A mere twentyfour hours without sleep or food will begin to
loosen those structures. I sometimes experienced that during
my shifts. As a doctor, even when you uttered those compassionate
phrases, you did it without real feeling, because you had
to maintain an objectifying distance.
The self-knowledge which emerged from that experience also
tended to reveal the less appealing aspects of your own character.
Yes, perhaps you could talk about lost innocence. But when
I left the medical profession I got at least some of it back.”
How do you look at Revbensstäderna in relation to
your other work?
“I actually think it is much like my other books. The
same themes keep coming up. The relationship to religion,
on the one hand, and to the sciences on the other. One of
the consistent characteristics of everything I’ve written
is a kind of striving to be present in the world. In 1980s
poetry, there was a great deal of discussion about the self,
about whether the self even existed. Then the war in the Balkans
came and pushed all those philosophical niceties into the
background. I wrote Brandenburg in an attempt, as it were,
to declare that ‘yes, the self exists’.
That will to be present in reality is something that I also
think is characteristic of Revbensstäderna.”
Versatility is another striking feature of your writing.

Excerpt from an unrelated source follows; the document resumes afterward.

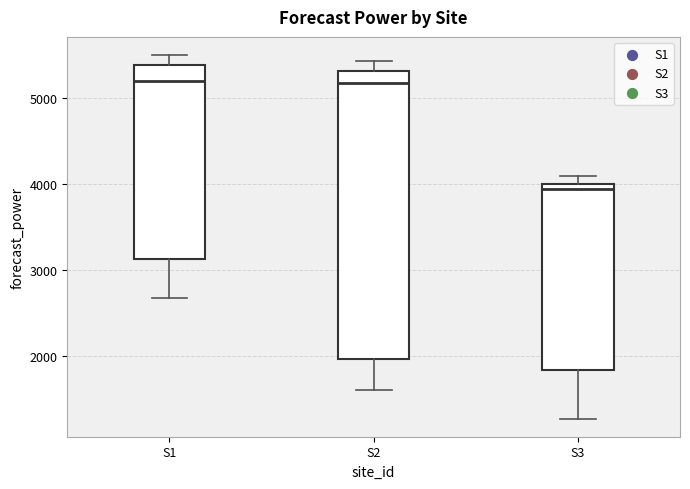

Which box is the tallest, from its lower edge to its upper edge?

S2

You are a poet, novelist, dramatist and, last but not least,
a critic. Do you perceive any con. ict between the role of
writer and critic?
“Yes, because for a start working as a critic takes
away time from my ‘own’ writing. But when I decided
to become a writer, which was a major step, it was the income
from my work as a critic that made it possible. Because you
cannot actually make a living from my kind of writing career.
Naturally it is a dilemma that one is writing about one’s
colleagues. But it is also very liberating to
be able to take an interest in other people’s writing.

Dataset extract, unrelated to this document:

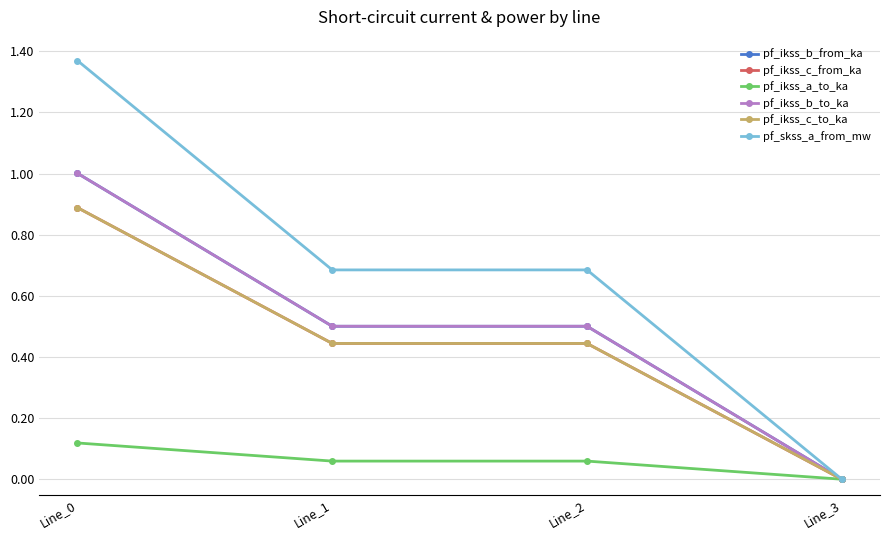

What is the greatest value displayed?

1.4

I still become exhilarated by a really good book and it gives
me the urge to write about it.”
As a critic, you have written mainly about Swedish .
ction, but also about Danish fiction…
“Yes, here in Skåne we have a natural affinity
with Denmark and I have tried to keep up with the poetry above
all. There are so many wonderful Danish poets, take for instance
Pia Tafdrup. Or this year’s candidate, Morten Søndergaard,
whom I like a great deal. And Inger Christensen, who I think
ought to win the Nobel Prize.”
Do you feel that it is jusified to talk about a Nordic
literary tradition?
“Yes, I think so. The landscape, the climate and the
character of the people are similar to an extent that allows
us to understand each other fairly effortlessly. There is
a seriousness in the Nordic countries which is also evident
in the visual arts, for instance in the work of Munch and
Lena Cronqvist, or in the work of contemporary filmmakers,
von Trier and Moodysson.”
Are there any writers that you feel a particular affinity
with?
“Pan by Knut Hamsun is one of the books which has meant
a lot to me. And Karen Blixen, although it is difficult to
feel affinity with someone so magnificent and unique. Inger
Christensen, as I already mentioned… Edith Södergran
of course, and the Finland-Swedish Modernist writers. Among
Finnish poets, there’s Sirkka Turkka, whose work I have
read in Swedish translation by Bo Carpelan. Carpelan himself
is excellent too. When it comes to literature from Iceland
and the Faeroes, I have to admit that I’m not very familiar
with it.”
Finally: What are you going to do next? Are you worried
that the prize will hold you back?
“The jinx of the Nobel Prize,” she smiles. “No,
for me personally, the prize means renewed energy. I will
not become more cautious, quite the contrary. I am well aware
that what I am writing is not what is ‘in’ right
now. The wind is blowing in another direction entirely. But
why should I care. I can experiment as much as I want. The
prize has given me even more inspiration to write.”